The script has to be run as a normal user and accepts one argument, which is the folder where the various stages and the final toolchain will be built:

./build.sh /opt/osquery-toolchain

This should output the sysroot under /opt/osquery-toolchain/final and the LLVM toolchain will be under /opt/osquery-toolchain/final/sysroot/usr

Redistributing and usage

  1. Enter inside the final folder within the destination path
  2. Rename the sysroot folder to osquery-toolchain
  3. Compress the folder with the following command: tar -pcvJf osquery-toolchain-<VERSION>.tar.xz osquery-toolchain

Make sure that the field matches a valid tag, for example: osquery-toolchain-1.0.1.tar.xz.

The generated tarball can then be uncompressed wherever you like on the target machine.

The toolchain defaults to using libc++ as the C++ standard library, compiler-rt as part of the builtins it needs, instead of relying on libgcc and lld as the linker; so these are implicit. libc++abi has to be explicitly linked when compiling C++ with l:libc++abi.a instead; merged with it there's also libunwind, which is therefore implicit.
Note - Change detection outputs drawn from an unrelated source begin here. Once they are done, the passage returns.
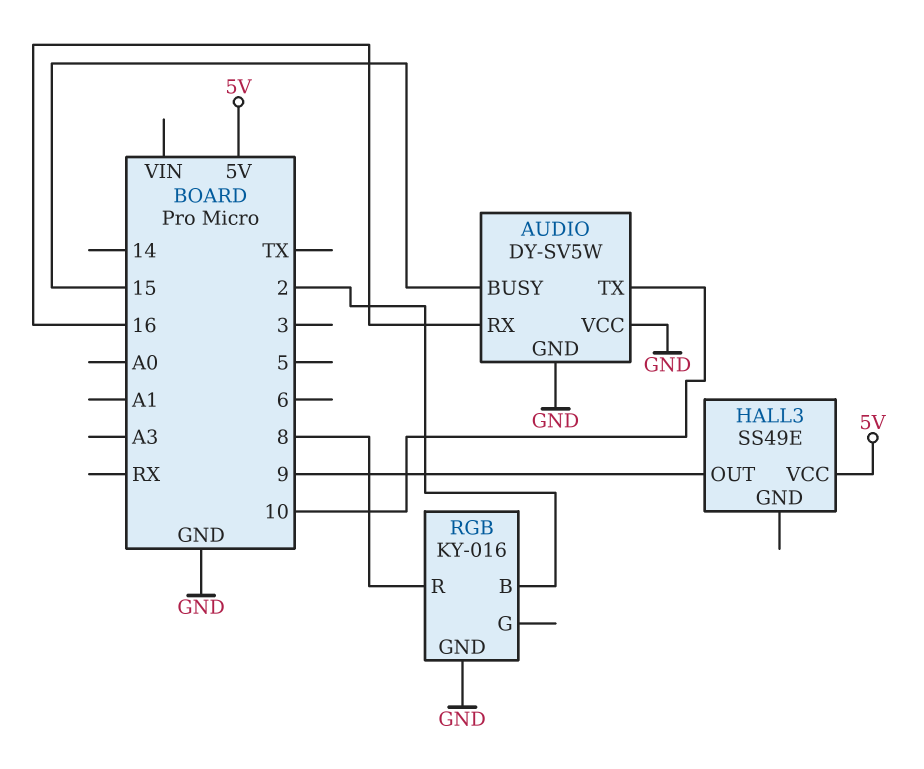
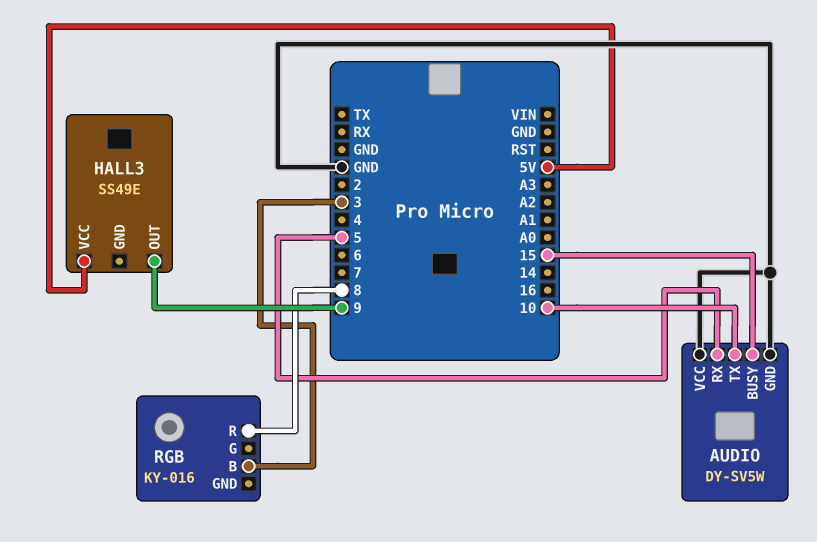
AUDIO pin RX: 16 -> 5
RGB pin B: 2 -> 3
RGB pin GND: GND -> none

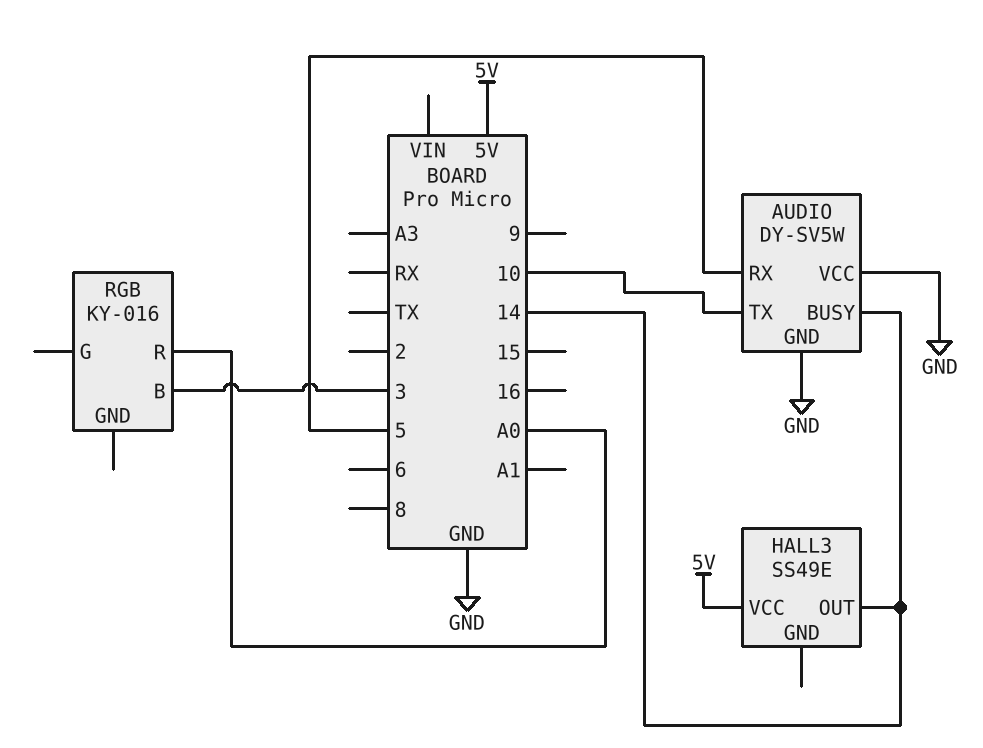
AUDIO pin BUSY: 15 -> 14
HALL3 pin OUT: 9 -> 14
RGB pin R: 8 -> A0

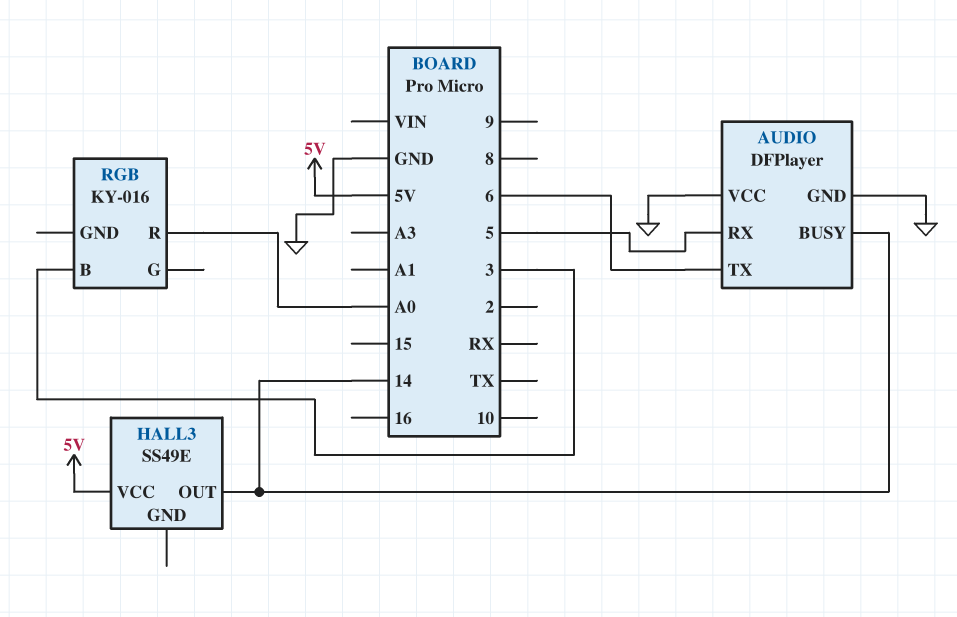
AUDIO: DY-SV5W -> DFPlayer
AUDIO pin TX: 10 -> 6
Sometimes explicitly adding -ldl and/or -lrt is needed, depending on what functions the binary is using. The only other flag that's needed is --sysroot=<sysroot path>, so that the toolchain searches what it needs in the correct path.

Troubleshooting

If the compilation stops at any point in time, just relaunching the script should restart it.
The script doesn't delete anything when it restarts the build, so if you want to start clean from some substep, you need to do that manually.
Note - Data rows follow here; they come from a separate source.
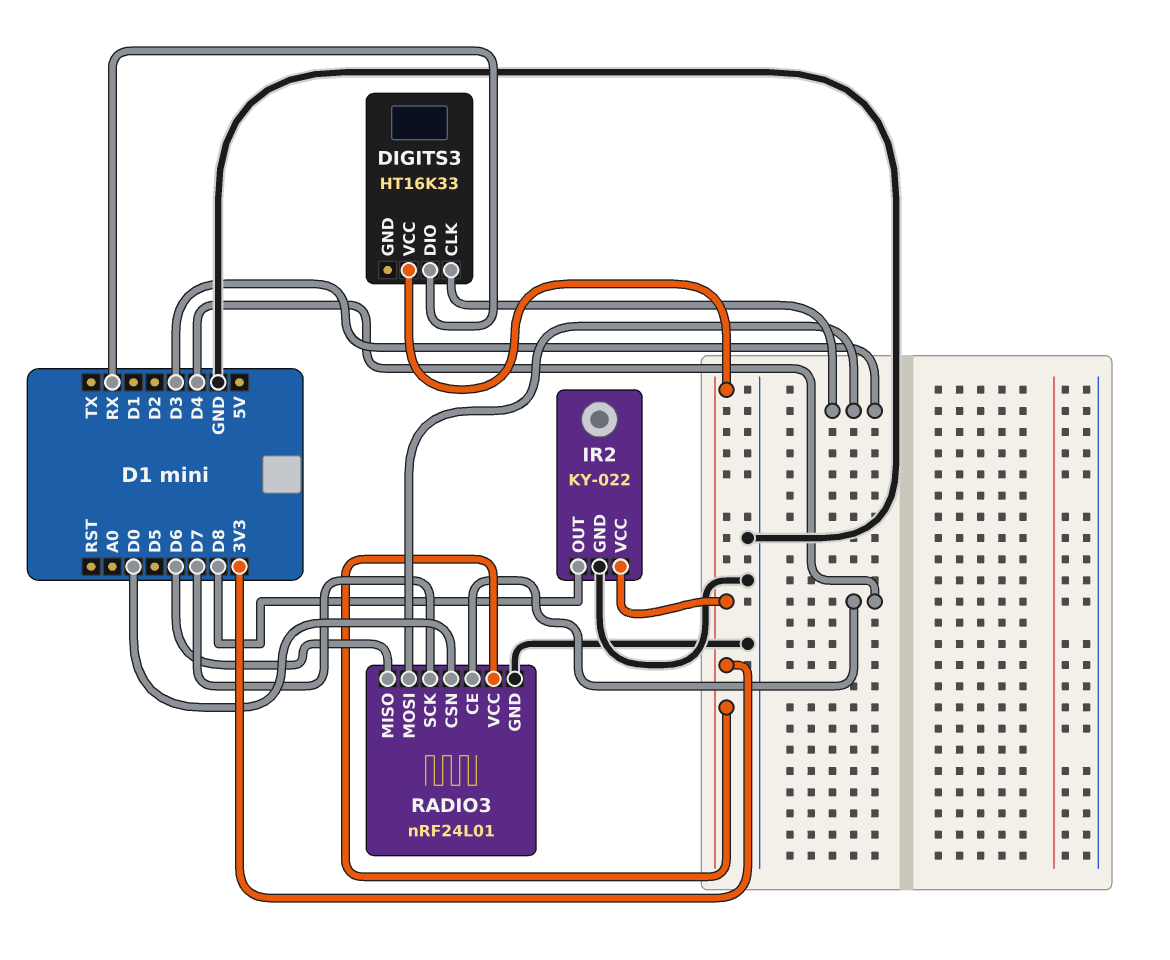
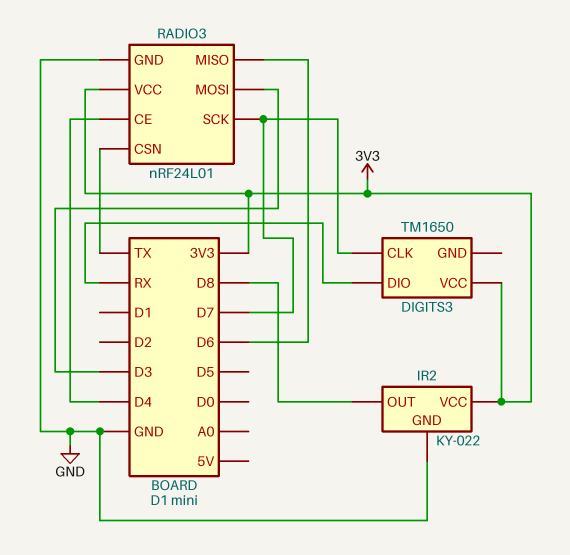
DIGITS3: HT16K33 -> TM1650
DIGITS3 pin CLK: D3 -> D7
RADIO3 pin CSN: D0 -> TX

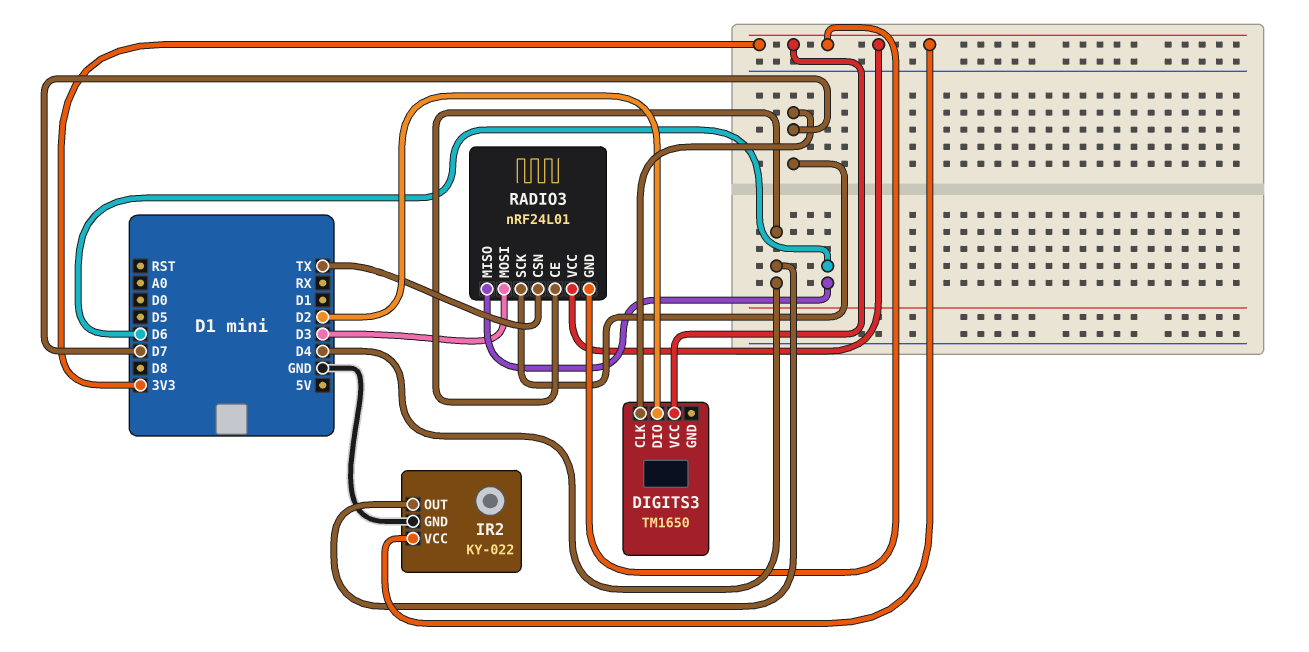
DIGITS3 pin DIO: RX -> D2
IR2 pin OUT: D8 -> D4
RADIO3 pin GND: GND -> 3V3

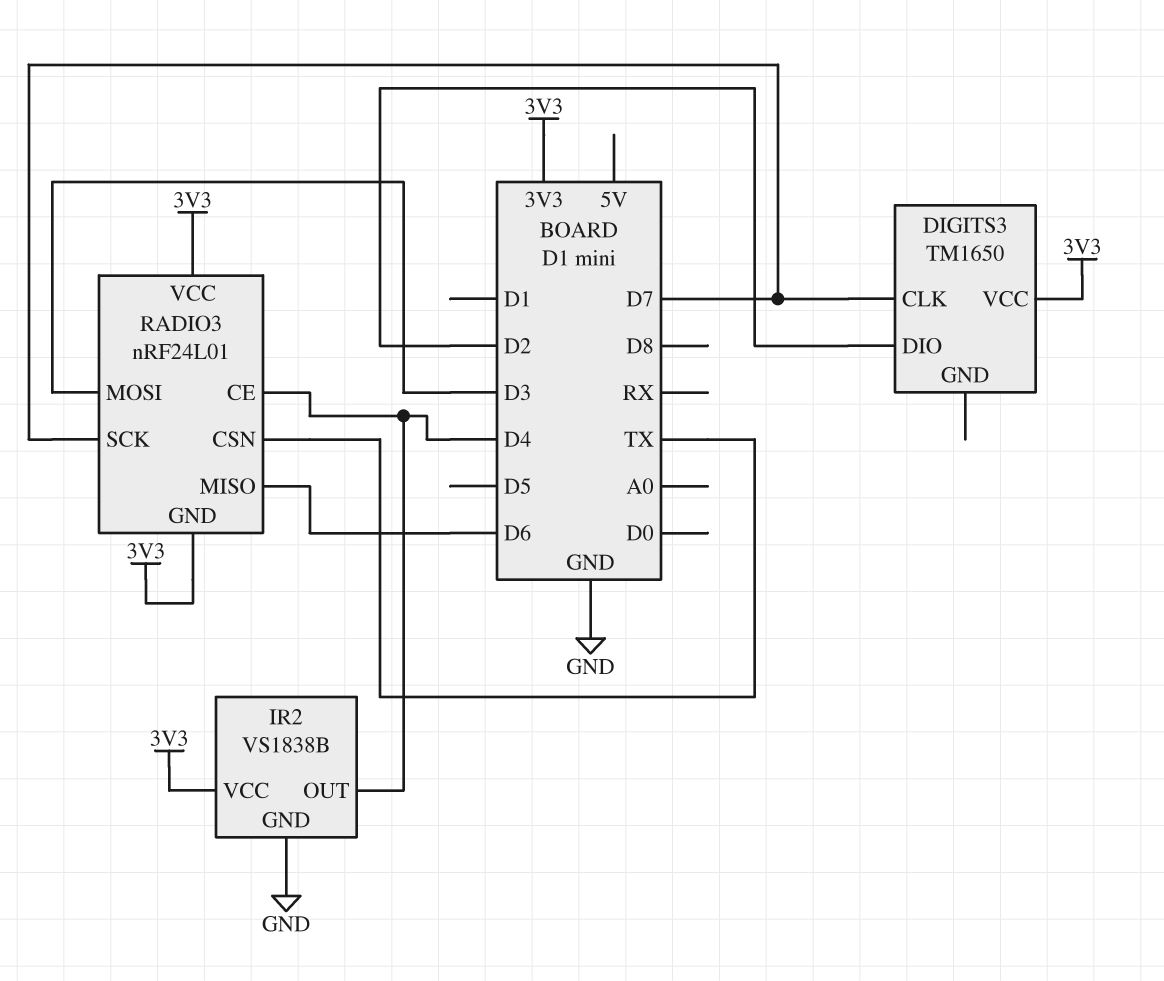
IR2: KY-022 -> VS1838B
So for more advanced troubleshooting, following the build example in general we have:

  • /opt/osquery-toolchain/stage0: here lives crosstool-ng source code, build, zlib source code, build and GCC/G++ toolchain compiled by crosstool-ng. The GCC/G++ toolchain folder is also copied on the next stages
  • /opt/osquery-toolchain/stage1: here lives the intermediate LLVM/Clang toolchain, together with a copy of the previous step GCC/G++ toolchain and it's used to build the final toolchain
  • /opt/osquery-toolchain/final: here lives the final sysroot containing only the LLVM/Clang toolchain we want to use
  • /opt/osquery-toolchain/llvm: here lives the source code for the LLVM/Clang and the various build folders for the LLVM build substeps

The script decides it has to build one of the stages if it doesn't find a specific file in one of the install folders (stage0, stage1, final).
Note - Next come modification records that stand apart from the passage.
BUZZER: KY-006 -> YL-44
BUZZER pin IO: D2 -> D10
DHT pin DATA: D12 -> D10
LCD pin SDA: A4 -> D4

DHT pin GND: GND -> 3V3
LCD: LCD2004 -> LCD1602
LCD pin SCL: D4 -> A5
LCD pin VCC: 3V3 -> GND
  • For crosstool-ng is /opt/osquery-toolchain/stage0/crosstool-ng/ct-ng.
  • For GCC is /opt/osquery-toolchain/stage0/x86_64-osquery-linux-gnu/bin/x86_64-osquery-linux-gnu-gcc
  • For zlib is /opt/osquery-toolchain/stage0/x86_64-osquery-linux-gnu/x86_64-osquery-linux-gnu/usr/lib/libz.a
  • For LLVM/Clang stage1 is /opt/osquery-toolchain/stage0/x86_64-osquery-linux-gnu/x86_64-osquery-linux-gnu/sysroot/usr/bin/clang
  • For compiler-rt builtins is /opt/osquery-toolchain/x86_64-osquery-linux-gnu/x86_64-osquery-linux-gnu/sysroot/usr/lib/clang/<clang version>/lib/linux/libclang_rt.builtins-x86_64.a
  • For libc++, libc++abi, libunwind, which are compiled together, is one of /opt/osquery-toolchain/x86_64-osquery-linux-gnu/x86_64-osquery-linux-gnu/sysroot/usr/lib/libc++.a /opt/osquery-toolchain/x86_64-osquery-linux-gnu/x86_64-osquery-linux-gnu/sysroot/usr/lib/libc++abi.a /opt/osquery-toolchain/x86_64-osquery-linux-gnu/x86_64-osquery-linux-gnu/sysroot/usr/lib/libunwind.a
  • For the LLVM/Clang and respective libraries of the final stage is /opt/osquery-toolchain/final/sysroot/usr/bin/clang, because the install step is a single unit.